Observers have realised that the Chadian Government is offering a higher interest rate (six percent) than what the Cameroon Government offered last year (5.6 percent) in the sale of 10 million shares (Government bonds) to raise circa FCFA 100 billion. The Chadian Minister of Finance and Budget, Gata Ngoulou, was in Douala recently to launch the sale of the shares where the nominal value of a share was tagged at FCFA 10,000.

The subscription period for the Chadian shares opened on May 24 and will end on June 23 and the sale of the shares is under the authorisation of the Central African Sub-regional Financial Market Commission, COSUMAF, and the operation is handled by the Libreville Stock Exchange, which is the sub-regional stock exchange.

The duration of the shares will be five years; 2011-2016 and the shares are being placed by a syndicate of 15 financial institutions led by Ecobank. The other financial institutions involved in the operation that have branches in Cameroon, including; Afriland First Bank, BICEC, CBC, SGBC, as well as the EDC Investment Corporation which is an affiliate of the Ecobank Group.

Last year, the Cameroon Government, in a bid to borrow FCFA 200 billion through the Douala Stock Exchange, DSX, offered an interest rate of 5.6 percent on the shares. The Minister of Finance, Essimi Menye, claimed it was one of the most attractive interest rates that could ever be offered by any country in the continent.

Quizzed if his Government did not deliberately raise the interest rate to so as to undercut the Cameroon Government, Gata said the decision by Chad to fix its own interest rate at six percent had nothing to do with the interest rate fixed by Cameroon. He said Chadian authorities adopted the six percent interest rate after a lot of consultations with experts. 

Economic analysts in Douala are unanimous that the Cameroon Government will, unlike last year, likely find it difficult to raise money through public borrowing, with its 5.6-percent interest rate. The Government has reiterated that this financial year, it will try to raise FCFA 150 billion through the sale of bonds to finance some projects in the 2011 state budget.

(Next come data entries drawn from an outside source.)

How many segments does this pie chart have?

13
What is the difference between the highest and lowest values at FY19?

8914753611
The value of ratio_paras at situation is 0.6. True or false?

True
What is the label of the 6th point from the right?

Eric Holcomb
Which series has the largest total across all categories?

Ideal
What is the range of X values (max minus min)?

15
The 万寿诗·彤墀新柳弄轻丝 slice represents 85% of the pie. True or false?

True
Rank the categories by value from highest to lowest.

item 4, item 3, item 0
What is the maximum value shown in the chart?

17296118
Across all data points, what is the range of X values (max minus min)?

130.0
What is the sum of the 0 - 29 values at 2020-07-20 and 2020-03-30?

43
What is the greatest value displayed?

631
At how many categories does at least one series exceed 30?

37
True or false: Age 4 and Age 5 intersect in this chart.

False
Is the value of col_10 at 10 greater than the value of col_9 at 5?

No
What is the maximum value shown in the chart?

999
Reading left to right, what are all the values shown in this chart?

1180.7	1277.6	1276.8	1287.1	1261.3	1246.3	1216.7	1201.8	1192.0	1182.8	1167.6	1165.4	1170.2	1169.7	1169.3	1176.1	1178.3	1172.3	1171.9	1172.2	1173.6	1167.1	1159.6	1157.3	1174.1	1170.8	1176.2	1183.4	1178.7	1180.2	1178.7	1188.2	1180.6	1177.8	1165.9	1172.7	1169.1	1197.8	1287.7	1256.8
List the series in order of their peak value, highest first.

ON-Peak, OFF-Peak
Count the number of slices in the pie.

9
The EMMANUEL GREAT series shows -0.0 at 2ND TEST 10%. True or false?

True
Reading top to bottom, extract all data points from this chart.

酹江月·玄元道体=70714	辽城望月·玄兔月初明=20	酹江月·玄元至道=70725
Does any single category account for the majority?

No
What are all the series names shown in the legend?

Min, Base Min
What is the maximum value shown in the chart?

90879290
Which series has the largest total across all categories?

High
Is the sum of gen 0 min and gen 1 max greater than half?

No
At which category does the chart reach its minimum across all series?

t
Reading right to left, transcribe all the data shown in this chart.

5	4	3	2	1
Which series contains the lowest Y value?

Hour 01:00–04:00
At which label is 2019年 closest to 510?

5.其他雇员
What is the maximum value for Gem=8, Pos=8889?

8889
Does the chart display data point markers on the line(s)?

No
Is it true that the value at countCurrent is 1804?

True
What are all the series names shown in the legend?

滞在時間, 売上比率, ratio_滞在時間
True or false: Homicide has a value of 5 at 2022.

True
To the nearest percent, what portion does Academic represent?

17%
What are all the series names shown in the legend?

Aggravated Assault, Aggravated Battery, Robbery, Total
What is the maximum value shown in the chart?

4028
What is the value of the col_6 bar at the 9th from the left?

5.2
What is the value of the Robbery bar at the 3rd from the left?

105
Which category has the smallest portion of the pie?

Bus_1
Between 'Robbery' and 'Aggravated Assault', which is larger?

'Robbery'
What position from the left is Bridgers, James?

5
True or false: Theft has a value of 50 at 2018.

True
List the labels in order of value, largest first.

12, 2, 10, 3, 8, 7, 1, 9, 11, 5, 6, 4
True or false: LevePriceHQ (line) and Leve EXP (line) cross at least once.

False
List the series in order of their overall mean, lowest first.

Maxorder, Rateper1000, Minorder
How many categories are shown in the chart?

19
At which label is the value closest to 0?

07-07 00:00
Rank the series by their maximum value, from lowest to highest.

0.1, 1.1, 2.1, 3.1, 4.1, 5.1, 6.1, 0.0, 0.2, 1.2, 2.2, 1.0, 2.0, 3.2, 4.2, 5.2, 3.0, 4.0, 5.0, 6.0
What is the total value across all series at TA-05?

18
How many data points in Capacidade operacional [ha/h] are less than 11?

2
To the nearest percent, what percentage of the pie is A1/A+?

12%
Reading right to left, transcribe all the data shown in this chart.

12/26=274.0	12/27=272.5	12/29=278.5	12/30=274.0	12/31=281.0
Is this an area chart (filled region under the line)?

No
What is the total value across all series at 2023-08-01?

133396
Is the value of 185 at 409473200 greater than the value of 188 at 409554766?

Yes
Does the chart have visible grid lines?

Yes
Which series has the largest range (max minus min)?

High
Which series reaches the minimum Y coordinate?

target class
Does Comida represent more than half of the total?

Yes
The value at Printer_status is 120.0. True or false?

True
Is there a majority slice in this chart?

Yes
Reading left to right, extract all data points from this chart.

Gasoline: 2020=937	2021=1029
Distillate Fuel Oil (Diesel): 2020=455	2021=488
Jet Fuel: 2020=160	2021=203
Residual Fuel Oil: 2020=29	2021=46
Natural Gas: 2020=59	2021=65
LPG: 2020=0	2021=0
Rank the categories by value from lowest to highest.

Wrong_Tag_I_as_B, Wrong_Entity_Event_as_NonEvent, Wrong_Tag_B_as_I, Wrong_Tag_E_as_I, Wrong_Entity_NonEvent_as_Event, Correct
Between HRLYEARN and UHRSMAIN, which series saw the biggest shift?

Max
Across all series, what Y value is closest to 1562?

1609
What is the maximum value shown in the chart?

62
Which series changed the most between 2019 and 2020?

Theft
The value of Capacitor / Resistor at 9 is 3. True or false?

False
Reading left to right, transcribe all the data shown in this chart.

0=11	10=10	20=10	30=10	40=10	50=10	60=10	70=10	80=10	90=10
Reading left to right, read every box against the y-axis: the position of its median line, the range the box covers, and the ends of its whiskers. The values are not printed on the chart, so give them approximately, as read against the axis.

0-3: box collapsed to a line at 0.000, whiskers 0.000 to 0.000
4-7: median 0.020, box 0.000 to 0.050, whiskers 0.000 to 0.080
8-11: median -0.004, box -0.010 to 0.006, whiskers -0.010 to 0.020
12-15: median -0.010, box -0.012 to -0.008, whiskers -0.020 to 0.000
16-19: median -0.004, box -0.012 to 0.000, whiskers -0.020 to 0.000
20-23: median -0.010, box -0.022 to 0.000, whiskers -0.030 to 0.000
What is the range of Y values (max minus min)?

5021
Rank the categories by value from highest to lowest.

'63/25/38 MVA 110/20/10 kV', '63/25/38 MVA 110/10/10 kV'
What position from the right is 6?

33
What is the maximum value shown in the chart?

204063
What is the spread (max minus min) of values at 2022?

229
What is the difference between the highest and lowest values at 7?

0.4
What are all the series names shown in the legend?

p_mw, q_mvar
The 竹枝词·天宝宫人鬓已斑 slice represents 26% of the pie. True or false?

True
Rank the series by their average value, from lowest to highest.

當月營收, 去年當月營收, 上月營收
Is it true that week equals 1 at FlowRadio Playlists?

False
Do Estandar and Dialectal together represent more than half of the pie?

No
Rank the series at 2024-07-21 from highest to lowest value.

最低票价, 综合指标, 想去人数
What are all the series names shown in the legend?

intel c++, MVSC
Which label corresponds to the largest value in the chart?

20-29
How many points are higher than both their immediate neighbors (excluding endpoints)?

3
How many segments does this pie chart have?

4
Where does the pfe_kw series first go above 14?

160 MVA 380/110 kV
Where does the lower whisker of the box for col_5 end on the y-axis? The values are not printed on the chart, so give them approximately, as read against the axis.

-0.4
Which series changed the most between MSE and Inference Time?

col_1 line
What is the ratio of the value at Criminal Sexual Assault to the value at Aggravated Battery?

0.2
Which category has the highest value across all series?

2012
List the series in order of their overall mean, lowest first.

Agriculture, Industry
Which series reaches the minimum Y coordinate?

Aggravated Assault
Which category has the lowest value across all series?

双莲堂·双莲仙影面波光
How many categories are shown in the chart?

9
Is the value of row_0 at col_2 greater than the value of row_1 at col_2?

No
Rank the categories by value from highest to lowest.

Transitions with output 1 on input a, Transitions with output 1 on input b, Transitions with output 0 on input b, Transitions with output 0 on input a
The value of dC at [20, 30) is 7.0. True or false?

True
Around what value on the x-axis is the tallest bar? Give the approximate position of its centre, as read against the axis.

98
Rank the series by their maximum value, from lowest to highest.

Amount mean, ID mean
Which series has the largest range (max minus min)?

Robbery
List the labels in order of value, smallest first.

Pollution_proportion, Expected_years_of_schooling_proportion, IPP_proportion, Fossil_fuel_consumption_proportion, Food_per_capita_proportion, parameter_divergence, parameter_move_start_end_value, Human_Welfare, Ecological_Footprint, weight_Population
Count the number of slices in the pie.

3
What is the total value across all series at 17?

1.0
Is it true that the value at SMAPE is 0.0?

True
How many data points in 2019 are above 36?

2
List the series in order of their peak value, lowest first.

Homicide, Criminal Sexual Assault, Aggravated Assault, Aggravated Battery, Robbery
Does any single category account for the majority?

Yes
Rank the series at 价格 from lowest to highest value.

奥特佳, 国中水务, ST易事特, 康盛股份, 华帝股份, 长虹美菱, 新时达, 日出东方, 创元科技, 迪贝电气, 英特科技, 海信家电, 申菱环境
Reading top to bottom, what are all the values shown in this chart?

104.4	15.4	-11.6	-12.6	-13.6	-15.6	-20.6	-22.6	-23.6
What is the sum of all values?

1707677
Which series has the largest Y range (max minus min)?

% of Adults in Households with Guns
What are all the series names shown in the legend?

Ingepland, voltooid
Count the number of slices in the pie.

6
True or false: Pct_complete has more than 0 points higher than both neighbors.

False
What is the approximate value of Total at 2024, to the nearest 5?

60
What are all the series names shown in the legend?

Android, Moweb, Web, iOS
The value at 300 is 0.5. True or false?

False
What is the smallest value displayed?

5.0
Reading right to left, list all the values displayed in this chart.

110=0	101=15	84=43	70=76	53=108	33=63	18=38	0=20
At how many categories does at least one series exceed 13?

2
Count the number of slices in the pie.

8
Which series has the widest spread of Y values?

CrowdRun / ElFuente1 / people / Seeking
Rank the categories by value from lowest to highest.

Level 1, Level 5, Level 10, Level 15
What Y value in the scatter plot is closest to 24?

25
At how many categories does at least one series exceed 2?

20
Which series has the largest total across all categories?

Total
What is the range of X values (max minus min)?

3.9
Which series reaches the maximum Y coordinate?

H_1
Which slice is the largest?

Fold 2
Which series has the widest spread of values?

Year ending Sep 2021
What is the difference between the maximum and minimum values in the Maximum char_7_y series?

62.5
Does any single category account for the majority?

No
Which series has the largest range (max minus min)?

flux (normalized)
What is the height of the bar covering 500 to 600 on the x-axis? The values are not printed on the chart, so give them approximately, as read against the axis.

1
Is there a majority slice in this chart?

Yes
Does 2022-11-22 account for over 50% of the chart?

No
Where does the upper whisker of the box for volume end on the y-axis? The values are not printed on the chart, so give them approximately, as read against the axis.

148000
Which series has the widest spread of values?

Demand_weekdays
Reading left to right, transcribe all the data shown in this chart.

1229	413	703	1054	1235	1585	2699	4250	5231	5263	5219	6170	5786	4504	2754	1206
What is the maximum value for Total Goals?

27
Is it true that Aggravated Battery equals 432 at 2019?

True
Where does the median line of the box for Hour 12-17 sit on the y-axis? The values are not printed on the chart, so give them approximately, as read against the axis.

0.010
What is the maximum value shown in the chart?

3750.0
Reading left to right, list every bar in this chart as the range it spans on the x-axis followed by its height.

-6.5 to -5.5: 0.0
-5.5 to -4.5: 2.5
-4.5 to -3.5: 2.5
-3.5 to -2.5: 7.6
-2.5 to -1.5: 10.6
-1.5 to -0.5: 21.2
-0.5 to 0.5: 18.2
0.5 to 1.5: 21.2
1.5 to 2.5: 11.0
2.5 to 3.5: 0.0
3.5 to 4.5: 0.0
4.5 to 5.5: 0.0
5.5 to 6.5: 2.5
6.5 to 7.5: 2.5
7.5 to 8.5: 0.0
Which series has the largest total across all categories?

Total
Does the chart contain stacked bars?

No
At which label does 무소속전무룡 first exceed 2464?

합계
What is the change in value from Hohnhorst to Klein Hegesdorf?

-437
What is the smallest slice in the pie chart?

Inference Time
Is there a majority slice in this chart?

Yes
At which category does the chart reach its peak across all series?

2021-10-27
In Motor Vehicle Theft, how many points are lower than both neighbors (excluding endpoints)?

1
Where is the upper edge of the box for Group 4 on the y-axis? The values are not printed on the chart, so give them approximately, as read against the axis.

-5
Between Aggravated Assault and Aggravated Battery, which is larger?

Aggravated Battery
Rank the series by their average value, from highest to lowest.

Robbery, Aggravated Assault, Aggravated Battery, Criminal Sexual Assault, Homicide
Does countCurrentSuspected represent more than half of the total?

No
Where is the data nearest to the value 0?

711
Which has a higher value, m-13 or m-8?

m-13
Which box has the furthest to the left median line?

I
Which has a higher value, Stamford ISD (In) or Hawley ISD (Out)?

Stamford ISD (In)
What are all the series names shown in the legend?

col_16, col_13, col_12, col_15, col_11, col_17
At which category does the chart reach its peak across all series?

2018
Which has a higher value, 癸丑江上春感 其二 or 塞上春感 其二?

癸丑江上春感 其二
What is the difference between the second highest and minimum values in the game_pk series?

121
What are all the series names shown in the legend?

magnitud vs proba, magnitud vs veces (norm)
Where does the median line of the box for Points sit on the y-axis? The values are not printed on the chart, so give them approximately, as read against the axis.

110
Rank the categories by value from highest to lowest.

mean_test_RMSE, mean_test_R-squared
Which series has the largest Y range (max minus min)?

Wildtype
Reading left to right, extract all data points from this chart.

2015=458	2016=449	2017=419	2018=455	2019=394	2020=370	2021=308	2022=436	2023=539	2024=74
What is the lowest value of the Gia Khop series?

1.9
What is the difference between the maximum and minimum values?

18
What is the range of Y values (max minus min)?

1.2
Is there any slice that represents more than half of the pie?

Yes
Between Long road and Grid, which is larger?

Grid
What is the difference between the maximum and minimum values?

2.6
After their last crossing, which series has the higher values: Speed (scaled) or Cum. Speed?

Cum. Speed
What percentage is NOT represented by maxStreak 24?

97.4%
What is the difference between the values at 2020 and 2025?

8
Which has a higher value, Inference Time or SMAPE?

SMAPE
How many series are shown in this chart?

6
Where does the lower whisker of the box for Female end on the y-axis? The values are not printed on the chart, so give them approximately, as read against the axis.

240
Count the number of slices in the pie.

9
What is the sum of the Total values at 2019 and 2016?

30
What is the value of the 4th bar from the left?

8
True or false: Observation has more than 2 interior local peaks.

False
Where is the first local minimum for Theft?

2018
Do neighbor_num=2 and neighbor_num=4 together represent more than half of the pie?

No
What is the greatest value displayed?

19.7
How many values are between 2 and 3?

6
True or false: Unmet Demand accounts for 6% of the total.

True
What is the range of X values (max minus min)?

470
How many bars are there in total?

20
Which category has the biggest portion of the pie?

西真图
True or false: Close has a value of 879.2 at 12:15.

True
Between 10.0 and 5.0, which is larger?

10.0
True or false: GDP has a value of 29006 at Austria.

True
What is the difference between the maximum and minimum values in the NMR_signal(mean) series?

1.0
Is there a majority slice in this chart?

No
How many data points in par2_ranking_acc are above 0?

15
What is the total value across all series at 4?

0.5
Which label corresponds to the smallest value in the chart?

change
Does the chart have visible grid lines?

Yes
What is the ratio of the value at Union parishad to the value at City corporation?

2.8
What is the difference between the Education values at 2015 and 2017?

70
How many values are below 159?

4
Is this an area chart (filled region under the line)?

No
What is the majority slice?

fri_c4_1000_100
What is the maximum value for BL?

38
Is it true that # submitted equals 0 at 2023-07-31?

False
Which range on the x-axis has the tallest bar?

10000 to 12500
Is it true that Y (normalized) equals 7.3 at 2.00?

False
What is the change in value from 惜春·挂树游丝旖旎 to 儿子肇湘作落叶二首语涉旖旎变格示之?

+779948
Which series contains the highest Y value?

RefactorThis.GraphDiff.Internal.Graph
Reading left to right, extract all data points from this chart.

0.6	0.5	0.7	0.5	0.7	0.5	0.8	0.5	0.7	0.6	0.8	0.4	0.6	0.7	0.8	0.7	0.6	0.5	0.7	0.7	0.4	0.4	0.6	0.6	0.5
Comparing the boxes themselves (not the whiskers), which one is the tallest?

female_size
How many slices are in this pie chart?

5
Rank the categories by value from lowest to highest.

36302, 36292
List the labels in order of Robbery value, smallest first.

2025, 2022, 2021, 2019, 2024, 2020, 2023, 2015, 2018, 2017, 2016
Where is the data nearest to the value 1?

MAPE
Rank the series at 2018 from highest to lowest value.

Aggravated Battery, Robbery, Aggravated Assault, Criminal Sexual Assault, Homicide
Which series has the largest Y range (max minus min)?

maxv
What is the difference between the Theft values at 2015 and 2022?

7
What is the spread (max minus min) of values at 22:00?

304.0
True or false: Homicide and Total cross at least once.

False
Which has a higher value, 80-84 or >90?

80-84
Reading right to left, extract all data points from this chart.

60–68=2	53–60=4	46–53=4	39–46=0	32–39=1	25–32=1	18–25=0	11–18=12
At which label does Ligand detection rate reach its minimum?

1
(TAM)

As to the how the Chadian Government will raise funds for the annual payment of the interest, as well as the eventual repayment of the money to subscribers, Minister Gata said a special account has been opened at the Bank of Central African States, BEAC, where the oil company operating in Chad, TOTCO, will be paying in money meant for the State of Chad quarterly.
The Minister as well stated that the operation for the sale of Government bonds was validated by Presidential Decree No. 195/PR/2011 of 10 February, 2011.

As to how the Chadian Government plans to spend the FCFA 100 billion sought, the Minister said the bulk of the money will go for social projects, while part will go for the settlement of internal debts. It is surprising that an oil producing country like Chad should be going round the Central African sub-region to publicly borrow FCFA 100 billion.

However, information on the shareholdings of TOTCO found in a document presented at the ceremony indicates that, Chad owns only 15 percent of the shares of the company, while rest is owned by a consortium comprised of two American companies, Exxon Mobil and Chevron Texaco, as well as a Malaysian company, Petronas.